Directed by: Jonathan Lynn
Written by:Lucinda Coxon, Pierre Salvadori
Starring: Bill Nighy, Emily Blunt, Rupert Grint, Eileen Atkins, Martin Freeman, Rupert Everett
Released: November 11, 2010
Grade: B

If you like your “hit man” movies, it’s a good time to be going to the cinemas in Australia this week.  George Clooney is offering a dramatic version in The American.  Bill Nighy is offering a comedic version in Wild Target.  Which one is worth seeing?  The answer depends on which is your preferred genre.

In Wild Target, Nighy plays Victor Maynard, the best hit man in the business.  He never makes a false move and always gets the job done.  His mother (Atkins) is very proud.  As a birthday gift, she gives him a scrapbook filled with newspaper articles.  Each article details the deaths that he was responsible for.  She’s left a few blank pages at the end too – hoping that his great record will continue.

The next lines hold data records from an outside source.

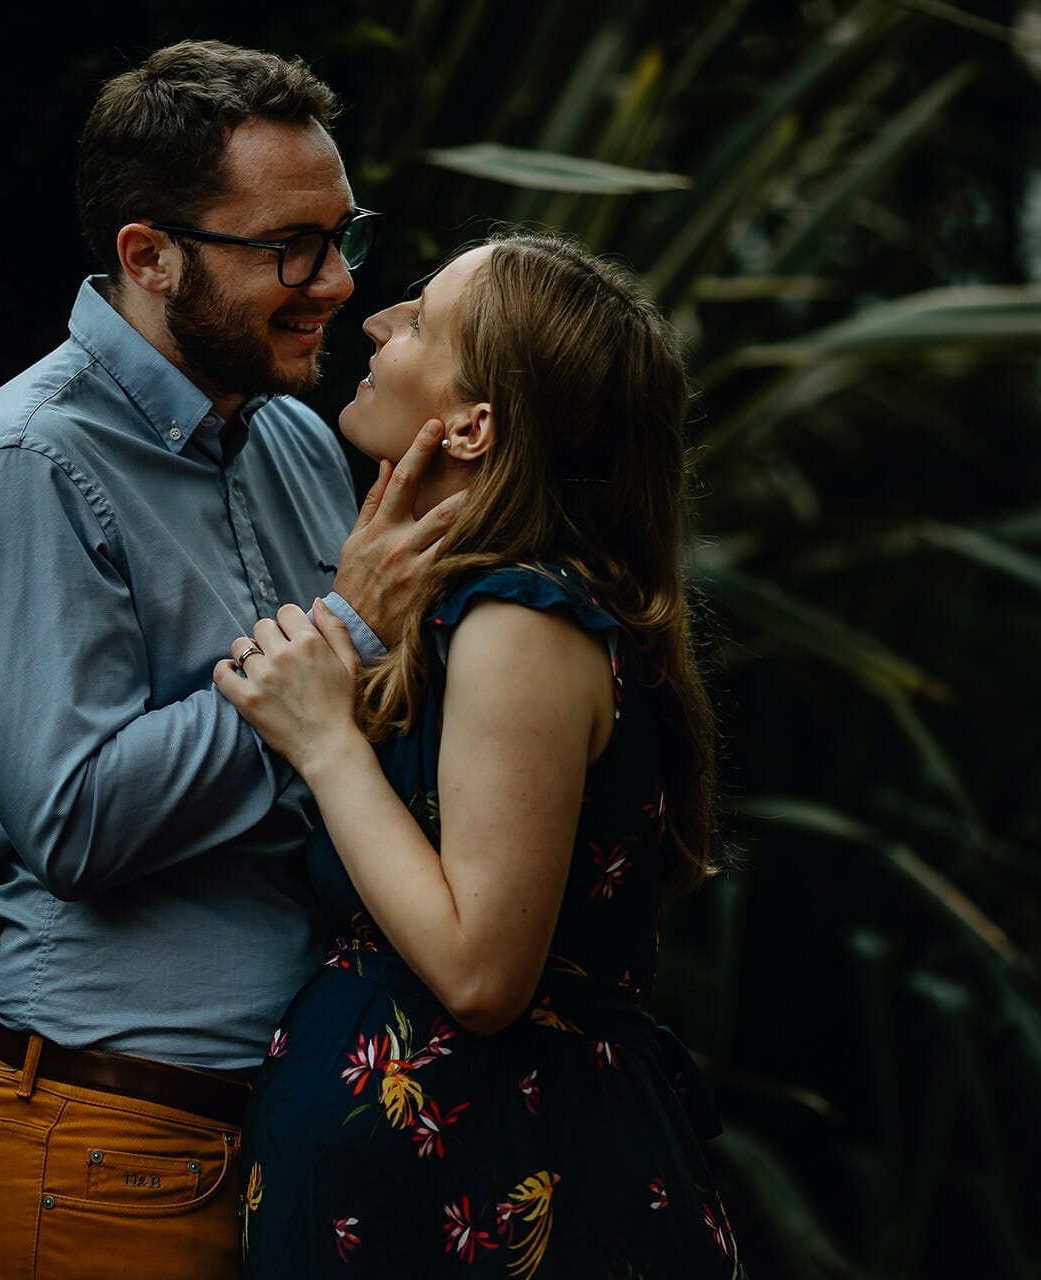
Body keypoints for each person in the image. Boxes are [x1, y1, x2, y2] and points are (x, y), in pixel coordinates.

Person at [0, 40, 458, 1280]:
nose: (334, 284)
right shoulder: (25, 468)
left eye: (342, 233)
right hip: (104, 1147)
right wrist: (350, 630)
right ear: (148, 255)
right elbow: (77, 820)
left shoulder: (298, 438)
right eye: (288, 249)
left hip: (295, 1140)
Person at [217, 233, 744, 1278]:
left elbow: (482, 970)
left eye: (416, 321)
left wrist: (327, 742)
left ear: (474, 424)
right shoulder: (472, 610)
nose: (373, 321)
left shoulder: (522, 619)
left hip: (499, 1199)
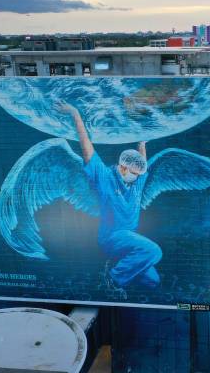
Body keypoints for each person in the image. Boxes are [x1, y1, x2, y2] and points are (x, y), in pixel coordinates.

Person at [56, 101, 162, 289]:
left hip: (129, 238)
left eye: (139, 174)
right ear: (122, 167)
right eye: (133, 173)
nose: (137, 177)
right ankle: (110, 280)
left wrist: (142, 143)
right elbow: (87, 148)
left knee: (153, 281)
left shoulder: (136, 181)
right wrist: (75, 114)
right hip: (111, 237)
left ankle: (118, 268)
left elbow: (141, 163)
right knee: (153, 251)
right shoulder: (104, 177)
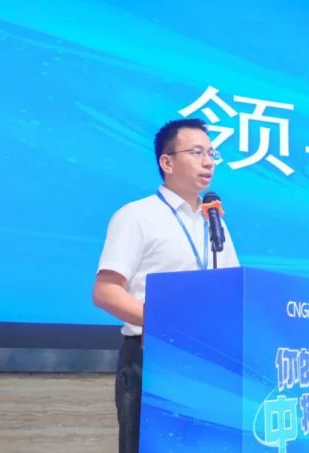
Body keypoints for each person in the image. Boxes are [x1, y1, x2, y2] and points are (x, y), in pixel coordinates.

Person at [92, 118, 239, 453]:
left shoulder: (215, 223)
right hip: (152, 357)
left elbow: (232, 289)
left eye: (212, 153)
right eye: (197, 152)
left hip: (208, 361)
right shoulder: (136, 216)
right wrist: (168, 324)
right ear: (167, 162)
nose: (208, 162)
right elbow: (105, 291)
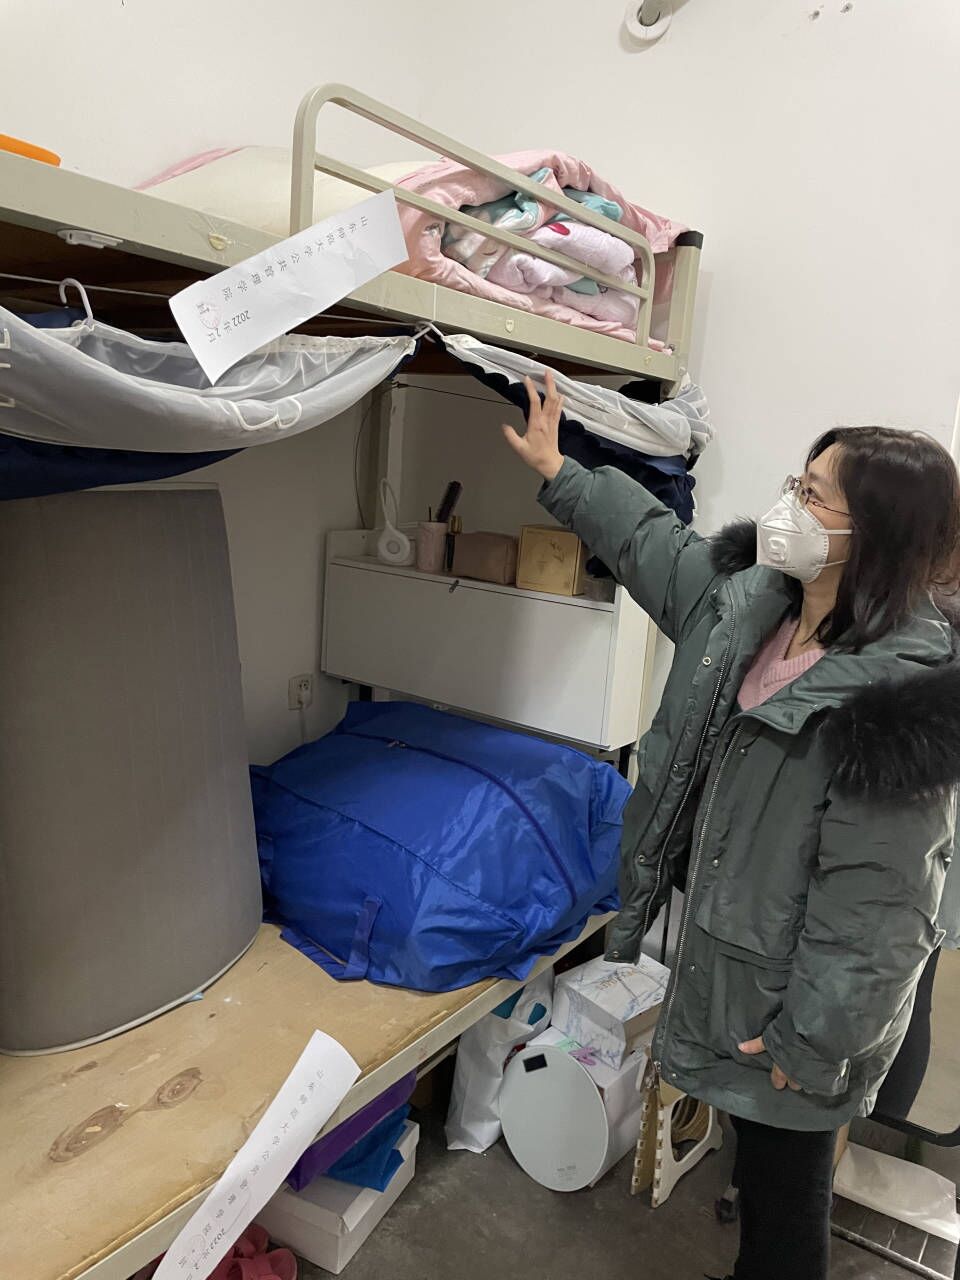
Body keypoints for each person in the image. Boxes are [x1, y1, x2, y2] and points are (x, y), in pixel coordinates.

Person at [503, 373, 960, 1280]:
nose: (789, 505)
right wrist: (562, 472)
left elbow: (880, 915)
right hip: (734, 975)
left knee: (786, 1214)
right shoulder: (755, 606)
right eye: (797, 482)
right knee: (759, 1187)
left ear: (873, 536)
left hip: (794, 1013)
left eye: (814, 495)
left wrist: (809, 1044)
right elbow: (654, 547)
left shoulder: (894, 703)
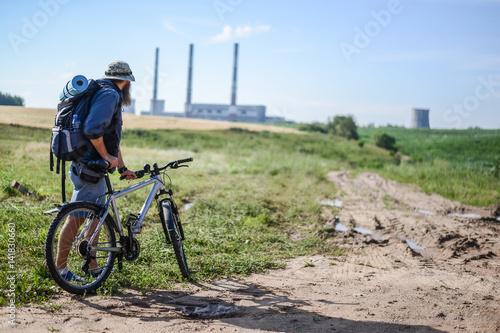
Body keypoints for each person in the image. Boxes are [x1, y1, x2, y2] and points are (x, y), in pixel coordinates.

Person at [55, 61, 137, 283]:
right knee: (76, 219)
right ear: (126, 81)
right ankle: (61, 270)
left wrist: (121, 166)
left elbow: (111, 138)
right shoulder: (110, 95)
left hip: (87, 166)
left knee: (96, 218)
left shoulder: (101, 90)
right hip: (90, 168)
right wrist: (105, 157)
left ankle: (92, 267)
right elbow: (92, 129)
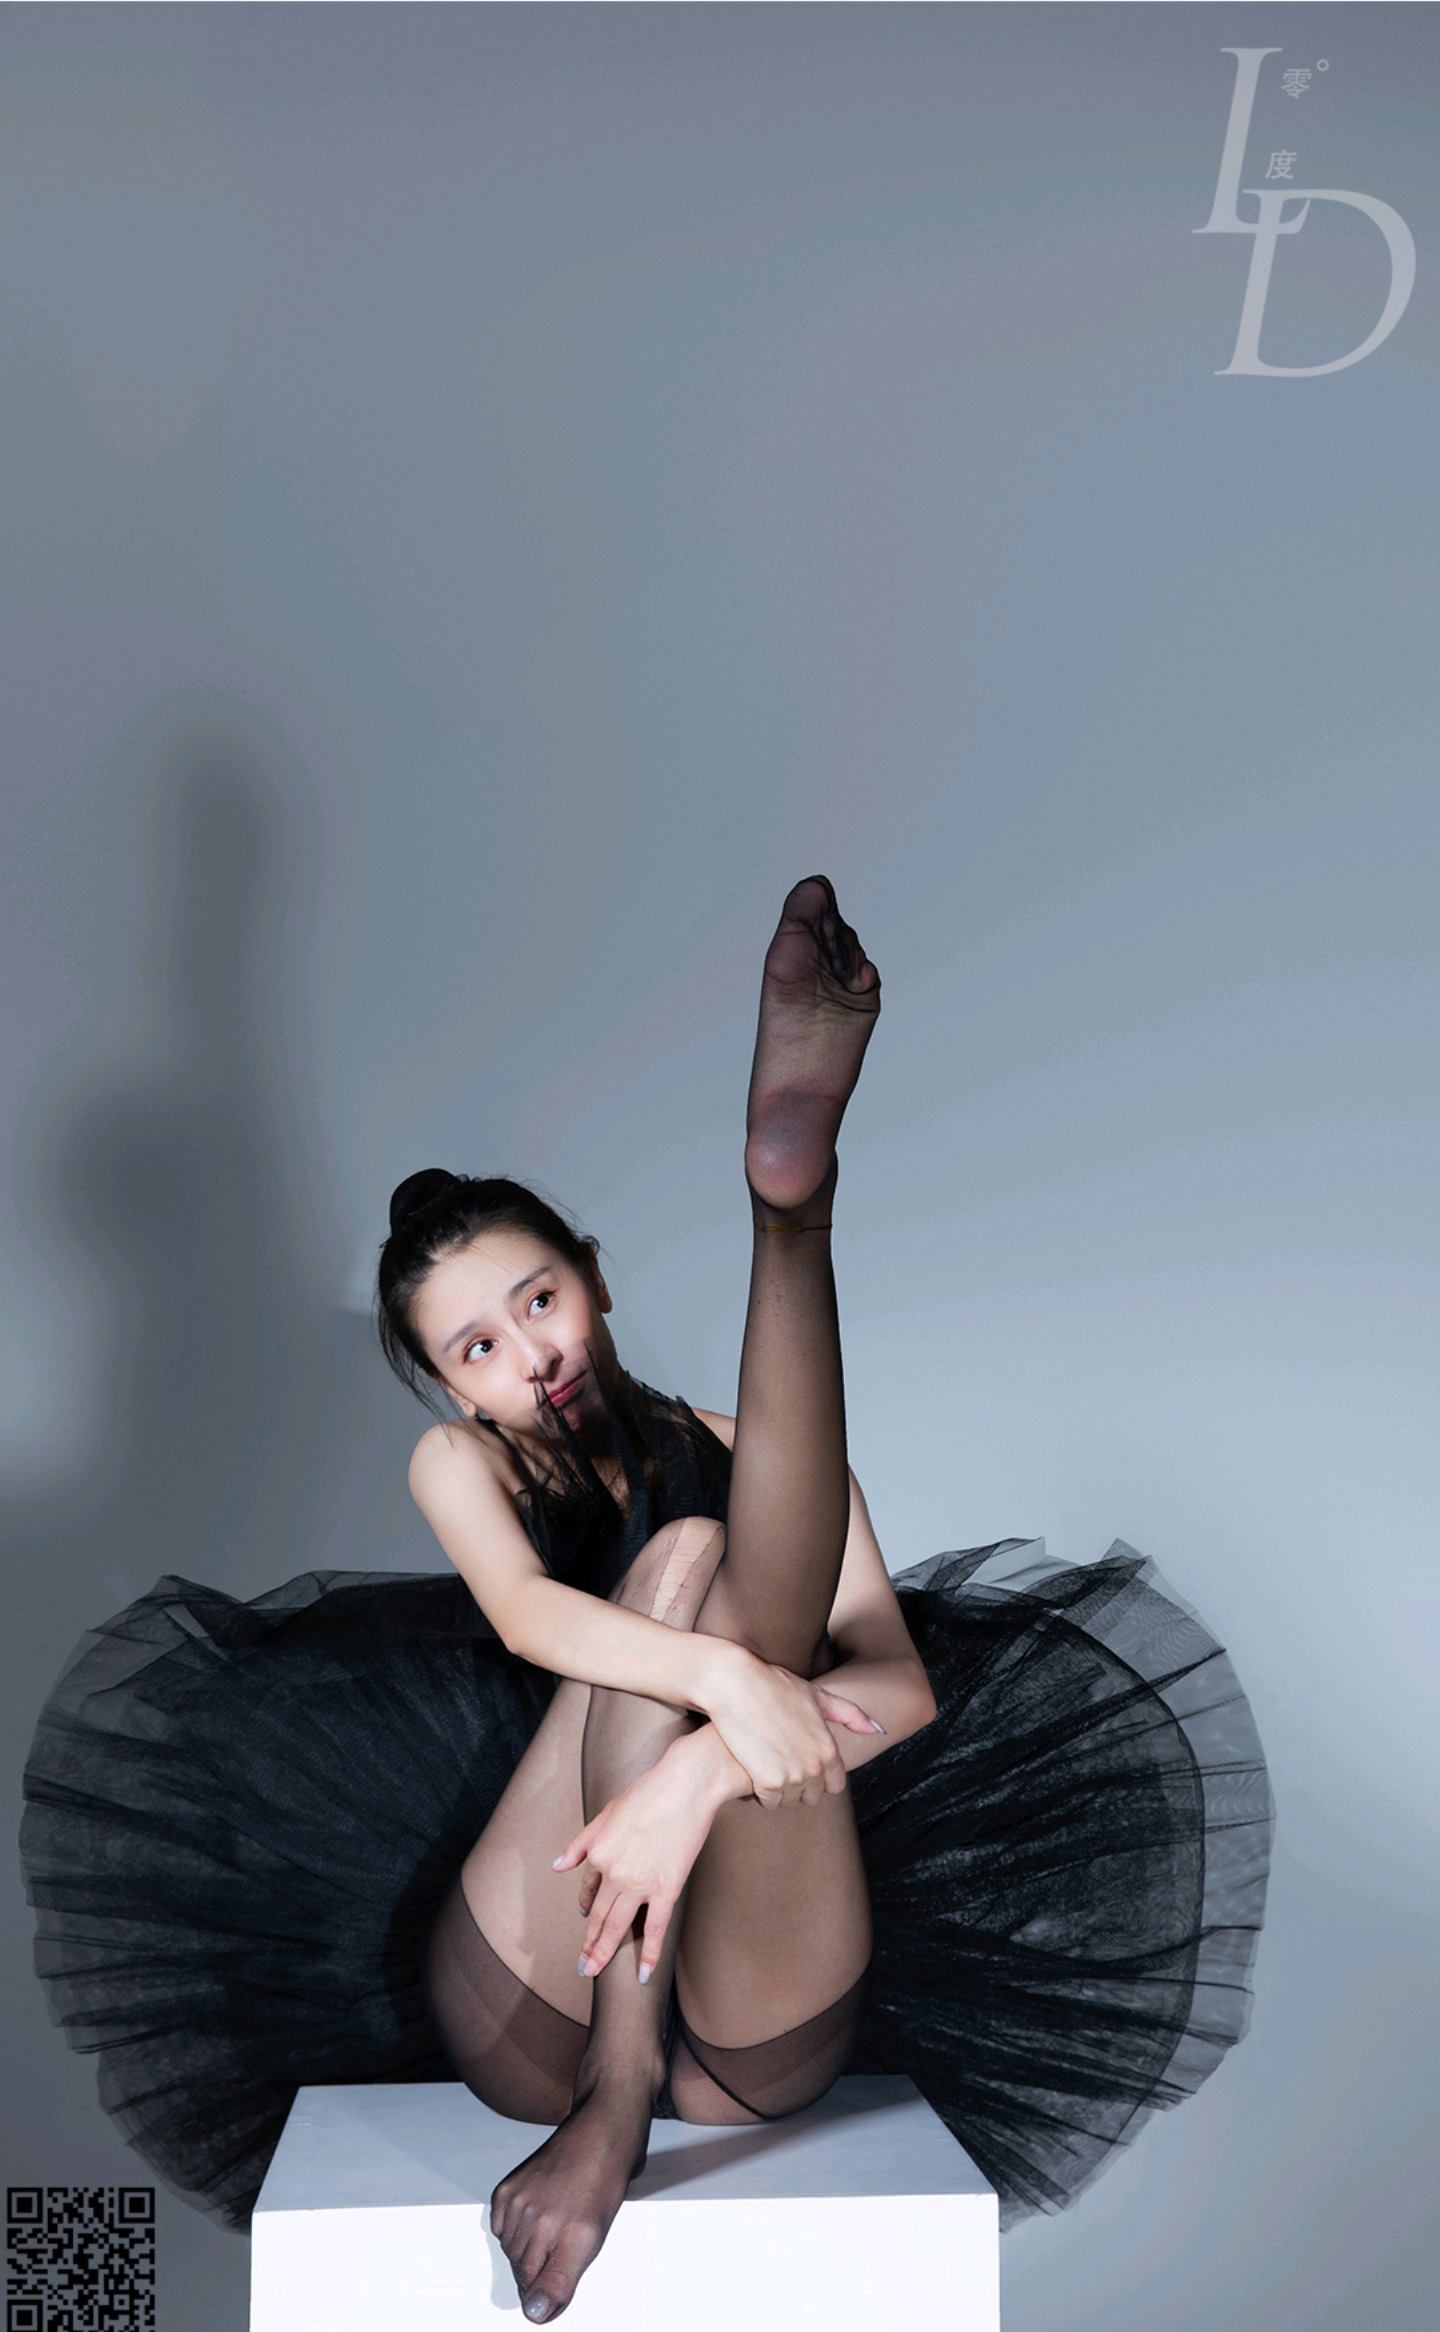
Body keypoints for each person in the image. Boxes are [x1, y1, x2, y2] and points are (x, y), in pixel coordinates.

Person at [20, 876, 1275, 2327]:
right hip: (539, 1984)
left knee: (748, 1537)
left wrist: (700, 1775)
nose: (529, 1355)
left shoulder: (767, 1465)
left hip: (750, 1997)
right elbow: (530, 1619)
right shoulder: (462, 1466)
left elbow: (904, 1689)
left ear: (598, 1284)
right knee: (684, 1563)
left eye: (539, 1300)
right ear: (453, 1393)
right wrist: (731, 1683)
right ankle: (615, 2086)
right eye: (478, 1349)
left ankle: (792, 1205)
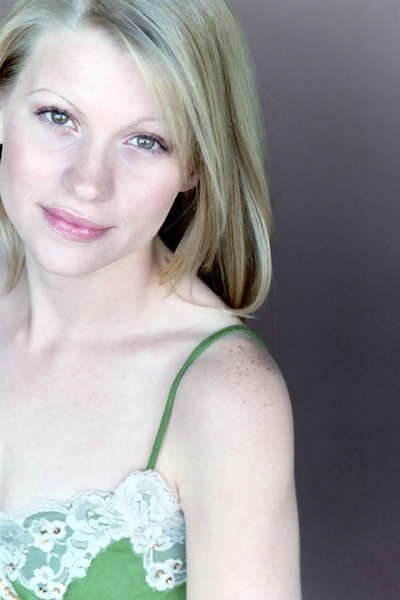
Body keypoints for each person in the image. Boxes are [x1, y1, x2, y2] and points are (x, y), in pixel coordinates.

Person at [0, 0, 300, 598]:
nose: (88, 182)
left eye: (145, 140)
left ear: (196, 165)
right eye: (58, 116)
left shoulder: (226, 397)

Unfortunately, Maynard is about to make his first big mistake.  He falls in love with a girl.  Her name is Rose (Blunt) and despite being given orders to kill her, Maynard can’t go through with it.  This leaves both of their lives in danger.  Maynard’s employer has brought in some fresh assassins to kill them both.

Along for the ride is a young guy named Tony (Grint).  Maynard has taken Tony under his wing and is grooming him as a protégé.  He’s got to learn however.  Who’d have known there are so many different ways to strangle someone?

Wild Target begins well enough and there are more than a few jokes to chuckle about.  Bill Nighy nabs most of the laughs with his suave, sarcastic, sophisticated character.  It reminded of his standout performance in The Boat That Rocked.  Rupert Grint isn’t too bad either.  I was less impressed with Emily Blunt – I found her character’s stupidity more annoying than endearing.

The humour tends to dry up in the second half and the film stumbles home with a fairly predictable ending.  I was hoping for something a little more adventurous.  The English generally do it best when it comes to comedy but this is a few notches below what you might expect.